Methods: A total of 32 males and 38 females living with HIV and currently taking ART were enrolled in an ongoing PA intervention aimed to reduce risk factors for CVD. Clinical assessments included measures of resting blood pressure (BP), waist circumference, height, weight, PA levels via accelerometer, and a fasted blood draw. Inactivity was defined as measured activity < 3 metabolic equivalents (METS) or if the person was sedentary, whereas moderate to vigorous PA was defined as any activity ≥ 3 METS. Accelerometer data was considered valid if the participant had a total on-body time of at least 10 hours a day for 4 days. Levels of PA were divided into 4 quartiles (Q1=0-40 mins of PA; Q2=40-80 mins; Q3=80-160 mins; Q4≥160mins). A one-way ANOVA was used to determine differences between quartiles.
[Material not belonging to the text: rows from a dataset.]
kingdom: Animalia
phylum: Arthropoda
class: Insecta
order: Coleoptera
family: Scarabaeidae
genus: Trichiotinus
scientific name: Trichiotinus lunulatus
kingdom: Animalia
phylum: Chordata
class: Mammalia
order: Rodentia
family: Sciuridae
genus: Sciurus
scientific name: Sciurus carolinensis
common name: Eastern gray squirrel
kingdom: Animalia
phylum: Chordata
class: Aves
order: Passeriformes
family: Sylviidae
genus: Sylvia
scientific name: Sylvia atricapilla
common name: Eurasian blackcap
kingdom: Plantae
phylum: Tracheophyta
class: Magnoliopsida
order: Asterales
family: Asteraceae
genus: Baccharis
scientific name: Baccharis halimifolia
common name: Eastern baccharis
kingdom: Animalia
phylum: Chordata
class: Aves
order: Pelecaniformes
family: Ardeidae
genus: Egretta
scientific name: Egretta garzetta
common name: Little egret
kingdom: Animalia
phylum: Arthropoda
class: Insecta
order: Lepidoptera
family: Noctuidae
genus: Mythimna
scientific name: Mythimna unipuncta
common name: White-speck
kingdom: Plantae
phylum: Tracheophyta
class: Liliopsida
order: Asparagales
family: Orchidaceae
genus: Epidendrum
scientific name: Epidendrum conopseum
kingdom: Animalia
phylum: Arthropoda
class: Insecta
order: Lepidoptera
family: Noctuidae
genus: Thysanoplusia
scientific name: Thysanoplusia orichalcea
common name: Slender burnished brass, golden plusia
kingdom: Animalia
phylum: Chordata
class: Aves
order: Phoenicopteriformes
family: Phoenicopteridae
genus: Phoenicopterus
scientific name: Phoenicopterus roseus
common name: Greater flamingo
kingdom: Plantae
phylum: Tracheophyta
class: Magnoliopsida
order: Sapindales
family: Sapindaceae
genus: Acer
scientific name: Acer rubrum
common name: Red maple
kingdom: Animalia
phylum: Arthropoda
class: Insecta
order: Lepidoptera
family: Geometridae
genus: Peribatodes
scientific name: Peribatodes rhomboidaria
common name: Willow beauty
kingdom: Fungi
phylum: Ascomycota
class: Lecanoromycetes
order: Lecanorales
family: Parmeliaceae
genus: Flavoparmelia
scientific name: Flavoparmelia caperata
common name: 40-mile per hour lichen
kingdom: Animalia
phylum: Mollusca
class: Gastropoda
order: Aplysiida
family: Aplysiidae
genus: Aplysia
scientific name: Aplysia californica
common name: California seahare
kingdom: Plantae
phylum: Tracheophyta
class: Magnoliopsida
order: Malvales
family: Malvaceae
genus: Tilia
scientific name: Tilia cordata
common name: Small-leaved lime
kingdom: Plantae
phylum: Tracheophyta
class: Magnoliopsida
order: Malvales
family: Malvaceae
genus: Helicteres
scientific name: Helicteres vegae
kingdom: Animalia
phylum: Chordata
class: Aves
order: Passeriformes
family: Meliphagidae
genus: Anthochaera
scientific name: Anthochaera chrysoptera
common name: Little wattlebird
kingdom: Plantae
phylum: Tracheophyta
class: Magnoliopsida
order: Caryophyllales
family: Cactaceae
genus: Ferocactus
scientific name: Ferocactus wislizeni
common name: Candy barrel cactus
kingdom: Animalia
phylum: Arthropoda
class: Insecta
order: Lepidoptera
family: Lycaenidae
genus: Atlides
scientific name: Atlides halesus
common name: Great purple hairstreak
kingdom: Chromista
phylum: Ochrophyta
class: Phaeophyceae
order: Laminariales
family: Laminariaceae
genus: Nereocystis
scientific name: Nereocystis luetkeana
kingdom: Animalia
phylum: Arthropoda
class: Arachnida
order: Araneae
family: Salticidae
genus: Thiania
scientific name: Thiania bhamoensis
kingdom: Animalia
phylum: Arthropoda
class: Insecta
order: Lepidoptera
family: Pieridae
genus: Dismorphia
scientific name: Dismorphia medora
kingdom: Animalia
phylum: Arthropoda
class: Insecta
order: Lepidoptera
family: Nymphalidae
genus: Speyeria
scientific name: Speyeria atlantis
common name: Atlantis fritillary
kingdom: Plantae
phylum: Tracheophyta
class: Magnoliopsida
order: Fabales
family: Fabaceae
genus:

Results: Waist circumference was significantly lower across PA quartiles (p < 0.001). A similar pattern was observed in fasting glucose levels; however the results were not significant. Pearson correlation showed a significant association between PA and waist circumference (r = - 0.526; p < 0.001), but not BP or fasting glucose. Although fasting glucose was not significantly associated with PA, the Pearson correlation did show a significant association between inactivity and fasting glucose (r = 0.433; p = 0.019).
Conclusions: These data show that greater amounts of PA are significantly associated with a smaller waist circumference for PLWHA who currently took ART. A significant relationship was also observed among inactivity and fasting glucose. In conclusion, routine PA can be beneficial in helping PLWHA reduce waist circumference and decrease sedentary time ultimately leading to a reduction in fasted glucose levels. This in turn would help PLWHA self-manage known risk factors for MetSyn, thus reducing their risk of CVD.
- © 2013 by American Heart Association, Inc.